Linda Melone | Feb. 15, 2013
healthcare providers, financial services firms and other companies in highly regulated industries are taking full advantage of social media, even though they're awash in rules. Here's how they do it.

Like other utilities, Consumers Energy is regulated by various state agencies, the Federal Energy Regulatory Commission and other entities. The company has a digital team made up of Youngdahl and two other employees who strive to acknowledge customers' remarks within an hour. They do this via a special email account that each team member can access.

The team members also post content on social networks, and when they discover a customer concern, they notify people in the company who can address the matter. "Even if it's two or three people talking about a subject, we always forward it to the appropriate people," says Youngdahl.

A recent social media conversation, for instance, alerted the digital team to a problem with the wording on the company's website that made it difficult for customers to log in. Youngdahl relayed the posts to the company's Web team and IT department and showed them a report on the trending topic and related keywords. The Web and IT teams then made the necessary changes.

"The conversation on that topic died down within a week after we made the change," says Youngdahl.

Consumers Energy primarily uses social media for customer service and to post updates about outages during storms. But as it reaches out to customers via social media, the company must ensure that it protects their privacy. For example, says Youngdahl, a customer might reveal his account number during an online conversation. When that happens, she says, "we delete it immediately and take the conversation offline."

Healthcare: Patient Privacy First

"As a healthcare service, our No. 1 concern is protecting our patients," says Susan Solomon, vice president of marketing and public relations at St. Joseph Health, a 14-hospital healthcare provider serving California, West Texas and Eastern New Mexico. "It's mainly about privacy issues, but there absolutely are ways to stay within the regulations and make social media work. You simply have to set boundaries up front."

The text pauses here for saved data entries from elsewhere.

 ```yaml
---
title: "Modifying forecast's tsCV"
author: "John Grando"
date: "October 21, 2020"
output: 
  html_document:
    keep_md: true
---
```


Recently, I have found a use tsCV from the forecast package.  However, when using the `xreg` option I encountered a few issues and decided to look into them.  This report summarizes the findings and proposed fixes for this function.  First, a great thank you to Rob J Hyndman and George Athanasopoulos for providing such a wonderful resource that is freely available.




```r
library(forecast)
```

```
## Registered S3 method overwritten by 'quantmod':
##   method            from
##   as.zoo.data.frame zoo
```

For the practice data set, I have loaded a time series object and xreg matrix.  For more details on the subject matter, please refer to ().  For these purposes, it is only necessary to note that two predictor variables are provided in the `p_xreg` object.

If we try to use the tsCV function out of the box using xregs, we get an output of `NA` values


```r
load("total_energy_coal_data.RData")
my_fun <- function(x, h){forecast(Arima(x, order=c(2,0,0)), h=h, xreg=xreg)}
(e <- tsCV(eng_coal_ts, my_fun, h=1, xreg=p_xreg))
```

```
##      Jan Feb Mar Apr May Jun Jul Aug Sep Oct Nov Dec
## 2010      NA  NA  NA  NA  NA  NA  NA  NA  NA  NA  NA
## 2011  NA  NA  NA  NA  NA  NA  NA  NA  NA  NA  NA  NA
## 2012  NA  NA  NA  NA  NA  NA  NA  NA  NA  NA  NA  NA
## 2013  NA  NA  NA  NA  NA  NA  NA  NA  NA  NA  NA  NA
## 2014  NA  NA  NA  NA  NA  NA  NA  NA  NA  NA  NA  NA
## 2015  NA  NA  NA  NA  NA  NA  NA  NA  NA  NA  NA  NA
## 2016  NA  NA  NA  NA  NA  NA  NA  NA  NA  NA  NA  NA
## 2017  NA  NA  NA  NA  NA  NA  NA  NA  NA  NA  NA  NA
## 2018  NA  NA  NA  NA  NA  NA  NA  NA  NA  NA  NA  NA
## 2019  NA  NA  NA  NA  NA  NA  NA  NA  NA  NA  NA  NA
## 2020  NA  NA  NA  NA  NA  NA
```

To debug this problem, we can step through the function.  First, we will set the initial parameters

St. Joseph's social media goals include reaching out to people to carry on conversations about their health long after they've left the hospital, Solomon says. For example, the subject of a recent St. Joseph Facebook post was, "How do you use superfoods?"

The organization also uses Facebook and Twitter to drive users to a landing page where they can sign up for a newsletter, make an appointment or otherwise securely interact with hospital staffers. For example, a recent breast health campaign included posts on the hospital's Facebook timeline that directed women to a landing page where they could schedule a mammogram.

Physicians also use social media to relay credible information to patients who may be searching the Internet for medical information only to find bad advice from unreliable sources.